Raw data:
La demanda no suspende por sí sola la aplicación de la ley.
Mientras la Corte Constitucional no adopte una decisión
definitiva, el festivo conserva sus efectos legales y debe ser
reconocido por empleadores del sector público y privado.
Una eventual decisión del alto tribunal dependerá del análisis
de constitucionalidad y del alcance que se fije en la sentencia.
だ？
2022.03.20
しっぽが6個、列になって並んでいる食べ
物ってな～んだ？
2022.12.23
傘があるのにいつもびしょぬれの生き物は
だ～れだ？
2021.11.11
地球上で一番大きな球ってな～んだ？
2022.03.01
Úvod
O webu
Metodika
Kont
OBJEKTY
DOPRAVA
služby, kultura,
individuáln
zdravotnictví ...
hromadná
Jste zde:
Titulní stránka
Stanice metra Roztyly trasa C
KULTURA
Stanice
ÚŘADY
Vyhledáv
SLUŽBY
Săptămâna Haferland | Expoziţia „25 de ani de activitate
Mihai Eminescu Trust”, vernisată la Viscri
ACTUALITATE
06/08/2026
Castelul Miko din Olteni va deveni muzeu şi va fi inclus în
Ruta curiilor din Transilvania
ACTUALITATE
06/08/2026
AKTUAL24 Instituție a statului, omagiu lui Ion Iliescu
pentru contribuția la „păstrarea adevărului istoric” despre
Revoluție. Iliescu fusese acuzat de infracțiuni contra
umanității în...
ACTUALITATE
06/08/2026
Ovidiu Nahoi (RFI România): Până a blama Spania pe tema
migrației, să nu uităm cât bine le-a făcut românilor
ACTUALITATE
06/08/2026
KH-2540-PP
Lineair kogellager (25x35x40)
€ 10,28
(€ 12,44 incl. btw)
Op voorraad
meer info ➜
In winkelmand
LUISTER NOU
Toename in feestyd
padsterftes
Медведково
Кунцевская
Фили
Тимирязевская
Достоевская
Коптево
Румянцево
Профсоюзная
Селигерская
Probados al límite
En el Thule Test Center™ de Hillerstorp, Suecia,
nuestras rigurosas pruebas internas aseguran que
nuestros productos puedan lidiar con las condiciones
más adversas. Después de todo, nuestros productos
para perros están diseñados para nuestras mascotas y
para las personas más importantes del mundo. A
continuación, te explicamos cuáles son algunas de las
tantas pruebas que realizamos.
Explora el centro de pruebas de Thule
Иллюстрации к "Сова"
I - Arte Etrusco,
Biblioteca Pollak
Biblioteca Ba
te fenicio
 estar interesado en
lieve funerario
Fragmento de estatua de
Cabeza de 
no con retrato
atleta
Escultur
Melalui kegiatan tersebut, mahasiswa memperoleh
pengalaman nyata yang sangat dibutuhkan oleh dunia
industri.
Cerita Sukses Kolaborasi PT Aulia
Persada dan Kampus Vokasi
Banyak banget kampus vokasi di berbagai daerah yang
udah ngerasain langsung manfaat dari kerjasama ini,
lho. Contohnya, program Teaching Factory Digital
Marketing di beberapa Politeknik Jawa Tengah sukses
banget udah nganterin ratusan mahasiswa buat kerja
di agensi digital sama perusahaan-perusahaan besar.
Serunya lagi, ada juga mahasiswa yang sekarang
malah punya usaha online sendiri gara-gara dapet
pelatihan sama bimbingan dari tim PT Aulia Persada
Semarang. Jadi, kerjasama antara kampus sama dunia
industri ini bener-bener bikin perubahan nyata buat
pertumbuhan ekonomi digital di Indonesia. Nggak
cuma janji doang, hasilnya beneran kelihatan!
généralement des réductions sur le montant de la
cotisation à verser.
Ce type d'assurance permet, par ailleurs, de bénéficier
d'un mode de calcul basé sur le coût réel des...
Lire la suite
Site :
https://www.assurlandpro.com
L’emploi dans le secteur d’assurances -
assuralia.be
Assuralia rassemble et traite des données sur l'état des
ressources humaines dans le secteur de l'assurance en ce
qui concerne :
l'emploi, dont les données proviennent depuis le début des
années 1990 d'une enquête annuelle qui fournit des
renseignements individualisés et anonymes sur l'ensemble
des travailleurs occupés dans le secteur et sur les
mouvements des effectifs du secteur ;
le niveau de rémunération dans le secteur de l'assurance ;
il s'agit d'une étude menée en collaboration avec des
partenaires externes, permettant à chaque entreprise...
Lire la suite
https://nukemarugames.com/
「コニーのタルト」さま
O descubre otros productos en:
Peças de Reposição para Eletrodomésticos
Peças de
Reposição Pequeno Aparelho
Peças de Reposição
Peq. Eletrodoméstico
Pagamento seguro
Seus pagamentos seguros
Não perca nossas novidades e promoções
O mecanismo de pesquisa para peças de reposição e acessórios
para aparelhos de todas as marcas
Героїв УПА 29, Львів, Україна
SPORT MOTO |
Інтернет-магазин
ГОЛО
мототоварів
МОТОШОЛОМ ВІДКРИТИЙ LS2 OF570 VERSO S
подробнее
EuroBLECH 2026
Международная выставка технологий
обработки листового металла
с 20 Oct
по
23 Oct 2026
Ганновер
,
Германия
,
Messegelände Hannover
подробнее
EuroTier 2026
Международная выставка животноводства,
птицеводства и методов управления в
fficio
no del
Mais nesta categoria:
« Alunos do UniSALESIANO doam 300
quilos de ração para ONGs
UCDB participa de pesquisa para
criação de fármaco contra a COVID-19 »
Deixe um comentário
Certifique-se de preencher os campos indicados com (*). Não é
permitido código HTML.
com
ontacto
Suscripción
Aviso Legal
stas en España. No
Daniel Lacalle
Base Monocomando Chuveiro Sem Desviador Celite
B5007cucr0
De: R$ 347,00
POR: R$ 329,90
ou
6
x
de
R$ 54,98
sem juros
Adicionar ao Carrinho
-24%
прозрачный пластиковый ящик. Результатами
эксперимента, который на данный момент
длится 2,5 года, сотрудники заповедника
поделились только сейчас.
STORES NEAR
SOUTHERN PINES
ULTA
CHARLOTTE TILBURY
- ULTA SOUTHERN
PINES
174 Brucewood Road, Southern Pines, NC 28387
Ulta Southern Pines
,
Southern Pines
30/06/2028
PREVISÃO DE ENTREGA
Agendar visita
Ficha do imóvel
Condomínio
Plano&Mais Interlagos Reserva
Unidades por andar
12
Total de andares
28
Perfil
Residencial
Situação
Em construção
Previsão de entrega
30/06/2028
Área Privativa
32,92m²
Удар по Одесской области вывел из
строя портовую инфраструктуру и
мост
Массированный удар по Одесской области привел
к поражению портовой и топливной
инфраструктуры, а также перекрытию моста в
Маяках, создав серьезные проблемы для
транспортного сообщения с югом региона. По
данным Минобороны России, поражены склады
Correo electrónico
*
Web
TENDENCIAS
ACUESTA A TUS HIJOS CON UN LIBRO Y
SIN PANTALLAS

What the task requires: Copy every line of the records above with no changes.

Answer space:
La demanda no suspende por sí sola la aplicación de la ley.
Mientras la Corte Constitucional no adopte una decisión
definitiva, el festivo conserva sus efectos legales y debe ser
reconocido por empleadores del sector público y privado.
Una eventual decisión del alto tribunal dependerá del análisis
de constitucionalidad y del alcance que se fije en la sentencia.
だ？
2022.03.20
しっぽが6個、列になって並んでいる食べ
物ってな～んだ？
2022.12.23
傘があるのにいつもびしょぬれの生き物は
だ～れだ？
2021.11.11
地球上で一番大きな球ってな～んだ？
2022.03.01
Úvod
O webu
Metodika
Kont
OBJEKTY
DOPRAVA
služby, kultura,
individuáln
zdravotnictví ...
hromadná
Jste zde:
Titulní stránka
Stanice metra Roztyly trasa C
KULTURA
Stanice
ÚŘADY
Vyhledáv
SLUŽBY
Săptămâna Haferland | Expoziţia „25 de ani de activitate
Mihai Eminescu Trust”, vernisată la Viscri
ACTUALITATE
06/08/2026
Castelul Miko din Olteni va deveni muzeu şi va fi inclus în
Ruta curiilor din Transilvania
ACTUALITATE
06/08/2026
AKTUAL24 Instituție a statului, omagiu lui Ion Iliescu
pentru contribuția la „păstrarea adevărului istoric” despre
Revoluție. Iliescu fusese acuzat de infracțiuni contra
umanității în...
ACTUALITATE
06/08/2026
Ovidiu Nahoi (RFI România): Până a blama Spania pe tema
migrației, să nu uităm cât bine le-a făcut românilor
ACTUALITATE
06/08/2026
KH-2540-PP
Lineair kogellager (25x35x40)
€ 10,28
(€ 12,44 incl. btw)
Op voorraad
meer info ➜
In winkelmand
LUISTER NOU
Toename in feestyd
padsterftes
Медведково
Кунцевская
Фили
Тимирязевская
Достоевская
Коптево
Румянцево
Профсоюзная
Селигерская
Probados al límite
En el Thule Test Center™ de Hillerstorp, Suecia,
nuestras rigurosas pruebas internas aseguran que
nuestros productos puedan lidiar con las condiciones
más adversas. Después de todo, nuestros productos
para perros están diseñados para nuestras mascotas y
para las personas más importantes del mundo. A
continuación, te explicamos cuáles son algunas de las
tantas pruebas que realizamos.
Explora el centro de pruebas de Thule
Иллюстрации к "Сова"
I - Arte Etrusco,
Biblioteca Pollak
Biblioteca Ba
te fenicio
 estar interesado en
lieve funerario
Fragmento de estatua de
Cabeza de 
no con retrato
atleta
Escultur
Melalui kegiatan tersebut, mahasiswa memperoleh
pengalaman nyata yang sangat dibutuhkan oleh dunia
industri.
Cerita Sukses Kolaborasi PT Aulia
Persada dan Kampus Vokasi
Banyak banget kampus vokasi di berbagai daerah yang
udah ngerasain langsung manfaat dari kerjasama ini,
lho. Contohnya, program Teaching Factory Digital
Marketing di beberapa Politeknik Jawa Tengah sukses
banget udah nganterin ratusan mahasiswa buat kerja
di agensi digital sama perusahaan-perusahaan besar.
Serunya lagi, ada juga mahasiswa yang sekarang
malah punya usaha online sendiri gara-gara dapet
pelatihan sama bimbingan dari tim PT Aulia Persada
Semarang. Jadi, kerjasama antara kampus sama dunia
industri ini bener-bener bikin perubahan nyata buat
pertumbuhan ekonomi digital di Indonesia. Nggak
cuma janji doang, hasilnya beneran kelihatan!
généralement des réductions sur le montant de la
cotisation à verser.
Ce type d'assurance permet, par ailleurs, de bénéficier
d'un mode de calcul basé sur le coût réel des...
Lire la suite
Site :
https://www.assurlandpro.com
L’emploi dans le secteur d’assurances -
assuralia.be
Assuralia rassemble et traite des données sur l'état des
ressources humaines dans le secteur de l'assurance en ce
qui concerne :
l'emploi, dont les données proviennent depuis le début des
années 1990 d'une enquête annuelle qui fournit des
renseignements individualisés et anonymes sur l'ensemble
des travailleurs occupés dans le secteur et sur les
mouvements des effectifs du secteur ;
le niveau de rémunération dans le secteur de l'assurance ;
il s'agit d'une étude menée en collaboration avec des
partenaires externes, permettant à chaque entreprise...
Lire la suite
https://nukemarugames.com/
「コニーのタルト」さま
O descubre otros productos en:
Peças de Reposição para Eletrodomésticos
Peças de
Reposição Pequeno Aparelho
Peças de Reposição
Peq. Eletrodoméstico
Pagamento seguro
Seus pagamentos seguros
Não perca nossas novidades e promoções
O mecanismo de pesquisa para peças de reposição e acessórios
para aparelhos de todas as marcas
Героїв УПА 29, Львів, Україна
SPORT MOTO |
Інтернет-магазин
ГОЛО
мототоварів
МОТОШОЛОМ ВІДКРИТИЙ LS2 OF570 VERSO S
подробнее
EuroBLECH 2026
Международная выставка технологий
обработки листового металла
с 20 Oct
по
23 Oct 2026
Ганновер
,
Германия
,
Messegelände Hannover
подробнее
EuroTier 2026
Международная выставка животноводства,
птицеводства и методов управления в
fficio
no del
Mais nesta categoria:
« Alunos do UniSALESIANO doam 300
quilos de ração para ONGs
UCDB participa de pesquisa para
criação de fármaco contra a COVID-19 »
Deixe um comentário
Certifique-se de preencher os campos indicados com (*). Não é
permitido código HTML.
com
ontacto
Suscripción
Aviso Legal
stas en España. No
Daniel Lacalle
Base Monocomando Chuveiro Sem Desviador Celite
B5007cucr0
De: R$ 347,00
POR: R$ 329,90
ou
6
x
de
R$ 54,98
sem juros
Adicionar ao Carrinho
-24%
прозрачный пластиковый ящик. Результатами
эксперимента, который на данный момент
длится 2,5 года, сотрудники заповедника
поделились только сейчас.
STORES NEAR
SOUTHERN PINES
ULTA
CHARLOTTE TILBURY
- ULTA SOUTHERN
PINES
174 Brucewood Road, Southern Pines, NC 28387
Ulta Southern Pines
,
Southern Pines
30/06/2028
PREVISÃO DE ENTREGA
Agendar visita
Ficha do imóvel
Condomínio
Plano&Mais Interlagos Reserva
Unidades por andar
12
Total de andares
28
Perfil
Residencial
Situação
Em construção
Previsão de entrega
30/06/2028
Área Privativa
32,92m²
Удар по Одесской области вывел из
строя портовую инфраструктуру и
мост
Массированный удар по Одесской области привел
к поражению портовой и топливной
инфраструктуры, а также перекрытию моста в
Маяках, создав серьезные проблемы для
транспортного сообщения с югом региона. По
данным Минобороны России, поражены склады
Correo electrónico
*
Web
TENDENCIAS
ACUESTA A TUS HIJOS CON UN LIBRO Y
SIN PANTALLAS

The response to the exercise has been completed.